Is XNA Game Studio too  much for High School students? Not if they are motivated!

Case in point is a project by Amir Shah, a 16 year old junior at Springbrook High School in Silver Spring Maryland, who is working on Pong for the Zune. (https://amir.shah.org/index.php/archives/165 )

Another example is Brian Scarbeau a high school teacher in Orlando Florida who has been posting videos of the XNA products his students have been doing (https://geekswithblogs.net/bscarbeau ) as well as lessons learned from his first semester teaching XNA to high school students. Brian is one of about 11 high school teachers I am in contact with who are teaching with XNA - some only as extra projects for the top kids but some as a specific course in game development.

Infact, when a co-worker went to visit Brian, he showed the student games that were amazing. They took the basic concept of a 2d shooter and added their own creative twists - some involved game state, level advancement, etc. without being handheld or forced to go in a particular direction. It was gratifying to watch 9th graders debug and modify C# like pros, and become passionate about the work they did when explaining how their game worked to me.
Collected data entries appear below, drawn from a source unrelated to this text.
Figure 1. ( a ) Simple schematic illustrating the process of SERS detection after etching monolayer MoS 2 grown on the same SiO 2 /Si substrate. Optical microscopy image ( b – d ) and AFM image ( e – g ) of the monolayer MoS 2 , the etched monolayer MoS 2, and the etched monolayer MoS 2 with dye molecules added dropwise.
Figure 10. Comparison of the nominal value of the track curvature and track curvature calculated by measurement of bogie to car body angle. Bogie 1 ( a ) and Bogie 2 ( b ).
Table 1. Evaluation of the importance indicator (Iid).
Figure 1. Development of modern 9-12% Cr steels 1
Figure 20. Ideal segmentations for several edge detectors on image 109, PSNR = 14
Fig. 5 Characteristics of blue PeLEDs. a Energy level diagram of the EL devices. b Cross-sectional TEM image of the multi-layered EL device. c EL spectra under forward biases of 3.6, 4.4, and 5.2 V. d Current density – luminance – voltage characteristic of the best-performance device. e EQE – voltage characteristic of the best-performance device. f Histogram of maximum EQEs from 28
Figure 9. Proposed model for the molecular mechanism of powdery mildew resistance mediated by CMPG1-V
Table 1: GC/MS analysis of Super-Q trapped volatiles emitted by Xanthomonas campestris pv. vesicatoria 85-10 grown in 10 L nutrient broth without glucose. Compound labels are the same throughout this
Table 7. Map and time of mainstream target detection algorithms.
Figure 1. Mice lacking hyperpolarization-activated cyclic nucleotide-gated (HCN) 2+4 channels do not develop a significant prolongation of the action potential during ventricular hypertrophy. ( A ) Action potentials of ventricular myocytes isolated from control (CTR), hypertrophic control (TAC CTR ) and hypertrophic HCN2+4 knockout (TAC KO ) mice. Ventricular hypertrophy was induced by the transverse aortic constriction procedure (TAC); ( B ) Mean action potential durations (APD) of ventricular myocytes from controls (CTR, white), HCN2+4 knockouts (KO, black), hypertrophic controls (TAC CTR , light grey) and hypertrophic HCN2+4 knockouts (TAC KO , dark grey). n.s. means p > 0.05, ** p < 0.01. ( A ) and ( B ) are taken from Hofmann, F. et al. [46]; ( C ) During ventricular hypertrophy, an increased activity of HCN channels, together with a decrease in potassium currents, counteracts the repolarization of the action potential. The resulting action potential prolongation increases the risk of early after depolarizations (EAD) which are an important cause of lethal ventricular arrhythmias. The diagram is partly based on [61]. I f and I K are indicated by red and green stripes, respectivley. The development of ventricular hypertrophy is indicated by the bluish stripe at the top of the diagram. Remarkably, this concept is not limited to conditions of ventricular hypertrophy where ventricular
Really awesome to see that XNA *CAN* be used effectively at this age level; even though it's meant for the general enthusiast.

Another graduate high school student (16 or 17 years) present a project for the local Imagine Cup competition this year in Russia. What he did is a 3D gaming environment coupled with some physics simulators like Bullet and Newton to create realistic behaviors of game objects. He is not exactly a good example of what an average school student can do (he is too geeky for an average student), but rather a demonstration of how far can a person of his age go.

XNA Game Studio for the Zune is basically 2D gaming using SpriteBatch.  Indeed, learning to write games using SpriteBatch is the BEST way to learn XNA Game Studio, for students that are ready to handle the task of writing C# code.  Indeed, even for people that don't have a Zune, it's quite easy to "emulate" the Zune limitations on a Windows PC.  In fact, many laptops that would normally not be able to handle the 3D features of XNA Game Studio would hold up very well to games that are limited to simple SpriteBatch-based games!